Bernhard visited the local hospital to connect with the head physician who had also been forcibly transferred there from Vienna and found that the rations were extremely poor:
When I inspected the kitchen and the food prepared for the prisoners, I found that it was a soupy lunch with no nutritional value whatsoever, with hardly any meat fibers visible, but inferior turnips and cabbage. The bread ration was also extremely small and there was only a small amount of fat. In contrast, the catering for officials in the casino was exceptionally good.
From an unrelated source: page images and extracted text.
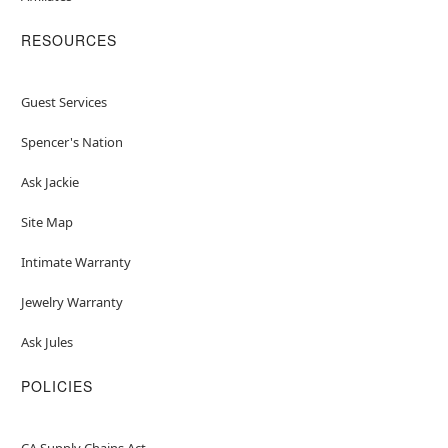
RESOURCES
Guest Services
Spencer's Nation
Ask Jackie
Site Map
Intimate Warranty
Jewelry Warranty
Ask Jules
POLICIES
CA Supply Chains Act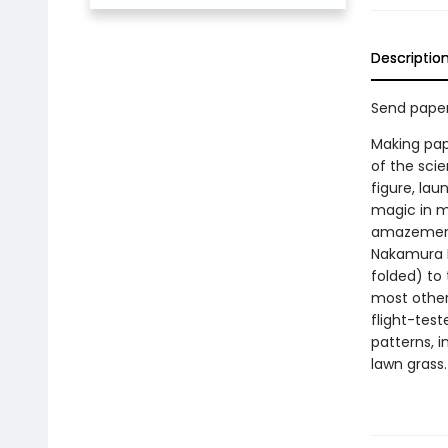
Descriptio
Send paper
Making pap
of the scie
figure, lau
magic in m
amazements
Nakamura L
folded) to 
most other
flight-test
patterns, i
lawn grass.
Further, he saw the spread of tuberculosis in the camp as a large problem. He also observed “prisoners with the most severe mistreatment by the Gestapo … and severely weakened prisoners.” Bernhard wrote submissions and petitions demanding better food, better medical care, more humane treatment, and similar improvements. He justified this with the necessity of maintaining or restoring their ability to work, as they would be performing work essential to the war effort. In many cases, his efforts were not successful, but this did not deter him. He was eventually ordered to stand in for the prison doctor at the Brandenburg-Görden prison:
Here I was to experience a very extreme chapter in my career as a prison doctor. … To my surprise and to my severe psychological distress, I received during this second week the ... order ... which obliged me to be present at the execution of the death penalty. … A former garage in the courtyard served as the place of execution. A senior public prosecutor, a senior inspector and ... the Protestant clergyman was present that day. I was assigned a place behind a standing desk on which death certificate forms lay, and the respective procedure began ... with two executioner's assistants leading one of the death row inmates from an anteroom into the guillotine room. … I signed the death certificate of the person concerned more mechanically than consciously, because the pace of the individual procedures was high. The eighteen executions took about 25 minutes. ... This experience was depressing and shattering.
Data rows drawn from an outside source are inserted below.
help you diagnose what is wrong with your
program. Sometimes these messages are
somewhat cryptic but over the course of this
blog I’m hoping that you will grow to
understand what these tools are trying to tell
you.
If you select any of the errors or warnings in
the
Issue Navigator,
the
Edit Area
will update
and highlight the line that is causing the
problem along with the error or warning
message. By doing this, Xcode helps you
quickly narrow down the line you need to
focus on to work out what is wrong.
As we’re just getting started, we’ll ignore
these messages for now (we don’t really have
When he returned to Celle, he received an approval on his application for discharge and placed on leave to work in a company important for the war effort. On July 20, 1944, he started working at Rheinmetall-Borsig AG in Unterlüss, about 30 km away from Celle as a company doctor. There, he was responsible for the forced laborers from Poland and Ukraine, but later also Italian prisoners of war, who also had to work there:
One of the most depressing impressions for me in January 1945 was the chance sight of a group of Hungarian Jewish women – about 20 of them. I saw the obviously very weakened women and girls tapping stones while fortifying a forest road. I explored the dwelling in which these female creatures were housed and came to two or three caravans hidden out of the way, from which piteous figures peered out, lying on straw-covered cots. One of the outer walls of the wagons had been removed, creating cages in front of you. After a short time, the women had disappeared from Unterlüss. It is safe to assume that they were transported to Bergen-Belsen, around 25 kilometers north of Celle, where they were sent to the well-known final solution. As far as I know, the factory management had nothing to do with this case, the Gestapo all the more so. – When I think of Unterlüss, I can still see the green discolored hair of the munitions workers today, the result of ingesting poison through their breath and skin, for which a quarter of a liter of milk a day was approved as a sham antidote.